*GOAL OF THE EXERCISE*: Write out the opening lines of the data word for word, up to and including the line with "data (pickle file)", and leave every picture and every later line out.

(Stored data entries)

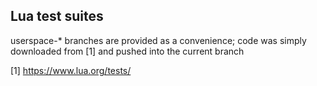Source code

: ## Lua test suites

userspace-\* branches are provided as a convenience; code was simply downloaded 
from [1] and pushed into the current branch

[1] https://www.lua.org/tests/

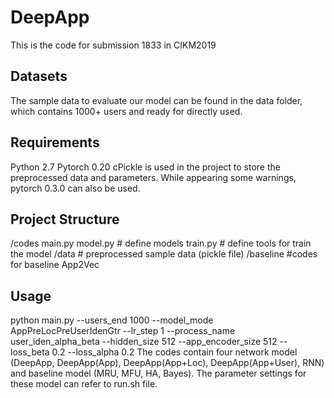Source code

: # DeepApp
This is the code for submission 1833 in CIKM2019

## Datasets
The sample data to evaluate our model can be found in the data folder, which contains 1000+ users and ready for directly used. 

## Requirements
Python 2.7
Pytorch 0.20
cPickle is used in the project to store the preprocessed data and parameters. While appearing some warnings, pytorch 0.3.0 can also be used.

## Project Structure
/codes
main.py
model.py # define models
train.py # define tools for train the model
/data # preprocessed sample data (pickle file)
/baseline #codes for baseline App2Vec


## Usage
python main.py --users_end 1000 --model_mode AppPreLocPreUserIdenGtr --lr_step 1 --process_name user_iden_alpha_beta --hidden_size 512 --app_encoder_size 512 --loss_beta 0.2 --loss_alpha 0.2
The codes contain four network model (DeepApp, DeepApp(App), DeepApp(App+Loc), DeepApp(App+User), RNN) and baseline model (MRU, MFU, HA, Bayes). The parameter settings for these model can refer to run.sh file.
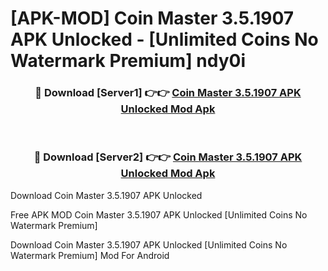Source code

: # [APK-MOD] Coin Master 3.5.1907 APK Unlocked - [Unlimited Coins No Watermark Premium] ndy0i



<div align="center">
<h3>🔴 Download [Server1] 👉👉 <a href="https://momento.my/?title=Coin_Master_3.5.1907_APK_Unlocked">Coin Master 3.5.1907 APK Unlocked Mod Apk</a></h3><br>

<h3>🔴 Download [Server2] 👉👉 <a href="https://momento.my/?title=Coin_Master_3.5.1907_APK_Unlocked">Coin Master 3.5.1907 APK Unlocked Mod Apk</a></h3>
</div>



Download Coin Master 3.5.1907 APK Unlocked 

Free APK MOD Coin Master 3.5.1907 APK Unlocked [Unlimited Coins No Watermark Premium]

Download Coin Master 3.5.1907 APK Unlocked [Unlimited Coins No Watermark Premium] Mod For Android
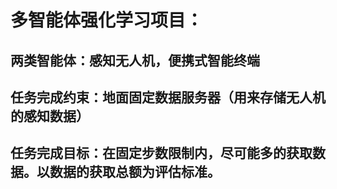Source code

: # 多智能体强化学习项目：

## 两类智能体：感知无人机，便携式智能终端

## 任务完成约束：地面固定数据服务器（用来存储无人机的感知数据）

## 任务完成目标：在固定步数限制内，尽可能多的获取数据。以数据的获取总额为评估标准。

*OUTPUT FOR THIS TASK*:
Source code

: ## Lua test suites

userspace-\* branches are provided as a convenience; code was simply downloaded 
from [1] and pushed into the current branch

[1] https://www.lua.org/tests/

Source code

: # DeepApp
This is the code for submission 1833 in CIKM2019

## Datasets
The sample data to evaluate our model can be found in the data folder, which contains 1000+ users and ready for directly used. 

## Requirements
Python 2.7
Pytorch 0.20
cPickle is used in the project to store the preprocessed data and parameters. While appearing some warnings, pytorch 0.3.0 can also be used.

## Project Structure
/codes
main.py
model.py # define models
train.py # define tools for train the model
/data # preprocessed sample data (pickle file)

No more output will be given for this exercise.